A child playing any sport that includes uniforms, umpires, coaches, players and parents will often sense an intense need that they succeed from the adults around them. That intense pressure contains all the elements that can cause eventual failure.

This is particularly true with baseball. A round bat used to hit a round ball often traveling at a great speed is a sport built for a child’s failure. A professional player who successfully hits one out of every three pitches over the course of a career could end up in the Baseball Hall of Fame!

Organized sports places such a high level of stress on kids that many children simply give up most competitive sports by age 12. However, a large number of children will still place themselves in competitive situations, regardless of the potential degree of failure, causing much distress for parent and child alike.

As a child, I had the best of both worlds when it came to sports and competition. First, my parents were mainly concerned with my having fun with my chosen sport, baseball. Secondly, where I grew up, our initial exposure to sports was sandlot baseball, which consisted of a grassy field where all the neighborhood kids would go to play a baseball game, often lasting for hours on end. There were no parents, umpires, uniforms or coaches. Any disagreement was quickly solved by the rock, paper, and scissor method. Finally, our trophy was simply the fun of playing the game. Interestingly, myself and two other sandlot players went on to play college ball and one even signed to play minor league ball.

• Dataset
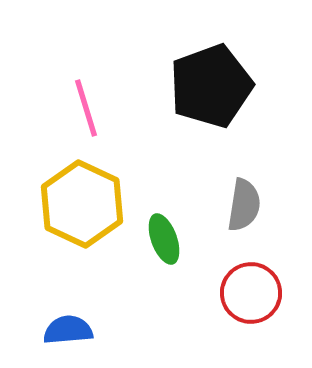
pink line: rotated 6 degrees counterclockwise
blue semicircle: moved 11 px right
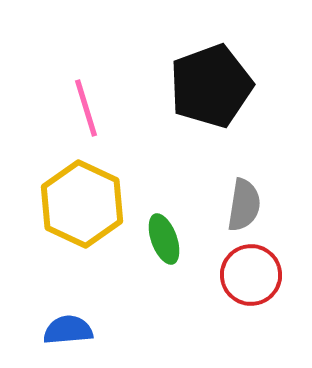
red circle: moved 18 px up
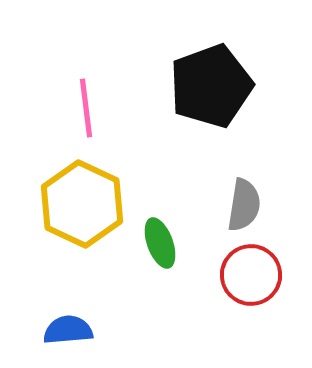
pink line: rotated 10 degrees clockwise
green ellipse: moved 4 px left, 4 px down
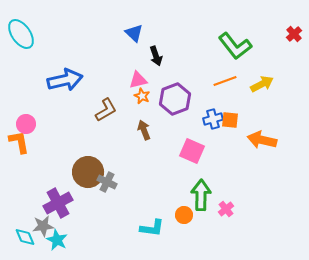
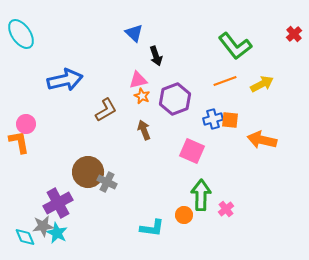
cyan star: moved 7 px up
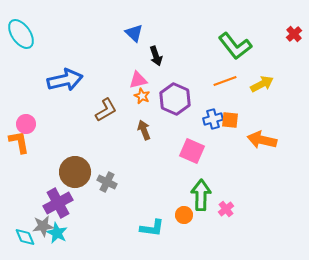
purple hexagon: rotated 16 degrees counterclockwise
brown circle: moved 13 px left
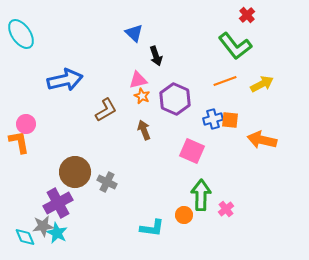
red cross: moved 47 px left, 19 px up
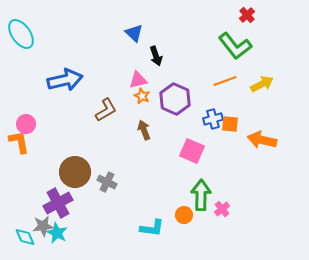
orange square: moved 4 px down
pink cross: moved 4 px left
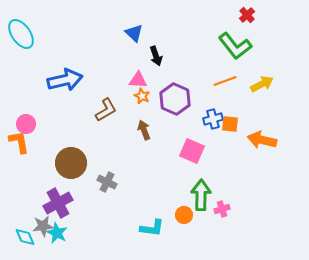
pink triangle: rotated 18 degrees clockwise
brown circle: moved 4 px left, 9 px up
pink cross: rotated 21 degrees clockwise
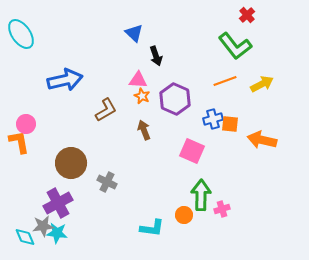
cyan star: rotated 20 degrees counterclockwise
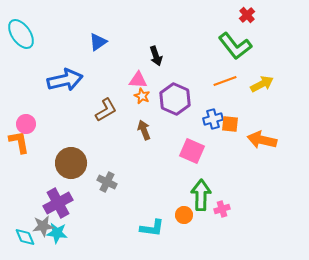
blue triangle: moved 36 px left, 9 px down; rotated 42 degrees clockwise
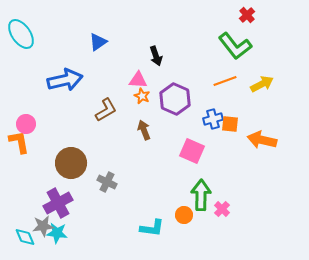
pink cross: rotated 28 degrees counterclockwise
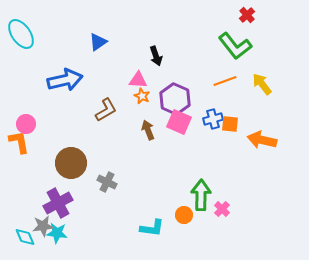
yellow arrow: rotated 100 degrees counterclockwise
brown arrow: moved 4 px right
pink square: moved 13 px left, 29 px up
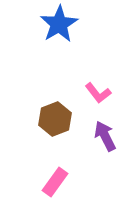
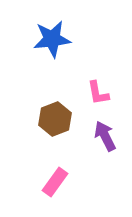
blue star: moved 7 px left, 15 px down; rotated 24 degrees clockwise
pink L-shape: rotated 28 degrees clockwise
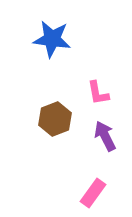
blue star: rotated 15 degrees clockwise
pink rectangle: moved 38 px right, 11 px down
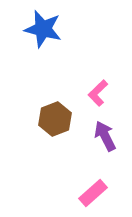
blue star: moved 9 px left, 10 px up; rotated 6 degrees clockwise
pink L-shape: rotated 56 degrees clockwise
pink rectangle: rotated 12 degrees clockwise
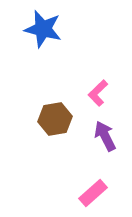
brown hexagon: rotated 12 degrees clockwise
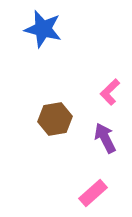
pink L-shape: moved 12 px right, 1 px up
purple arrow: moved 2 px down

--

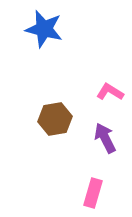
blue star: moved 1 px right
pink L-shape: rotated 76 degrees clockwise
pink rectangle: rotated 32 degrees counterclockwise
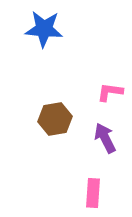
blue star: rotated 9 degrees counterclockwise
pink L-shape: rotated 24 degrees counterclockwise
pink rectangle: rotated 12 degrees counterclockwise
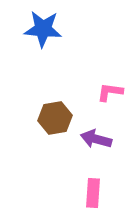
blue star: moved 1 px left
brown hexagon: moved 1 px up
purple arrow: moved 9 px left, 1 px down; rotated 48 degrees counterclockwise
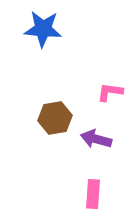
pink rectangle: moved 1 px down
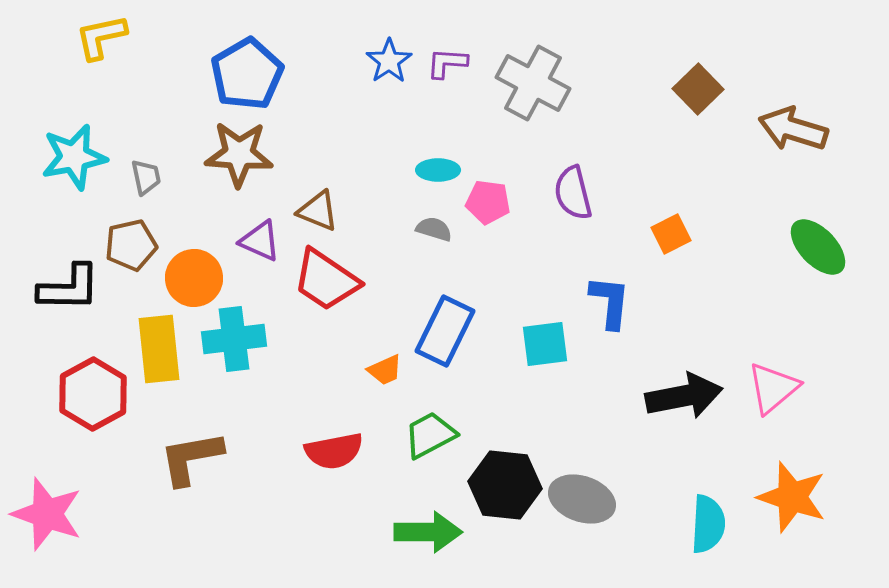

• Exercise instructions
Continue the passage about children and the pressure of organized sports, starting right after its last sentence.

• Written answer
Recently, I observed an 11-year-old child on TV who was at bat in a very intense Little League World Series game. He struck out before 10,000 screaming fans, ending the game and causing his team’s elimination. The child broke down in tears. Like most children at this age, I would have given my right arm to play in a Little League World Series game, regardless of the level of success or failure. But who knows what stress that situation caused on that child and his future willingness to play competitive sports.

My suggestion to parents of children dealing with competition is that they read John Wooden’s book, Game Plan For Life. John Wooden was the highly successful UCLA basketball coach (he won ten NCAA basketball championships in 12 years) who believed that winning and losing, although important, should be secondary to skill and character development. For example, instead of first asking your child “Did you win or lose the game?” we might ask, “Did you improve with your passing or dribbling skills?” Or, “What did you learn from the game — and above all, did you have fun?”

The bottom line is that we should always remember the old adage that children would never learn rules to games if they didn’t have fun playing the game. I think the late Mr. John Wooden might agree.

Dr. David Sortino is a psychologist and currently Director of Educational Strategies, a private consulting company catering to teachers, parents, students. Dr. Sortino can be reached at davidsortino@comcast.net or on his blog: http://www.davidsortino.com.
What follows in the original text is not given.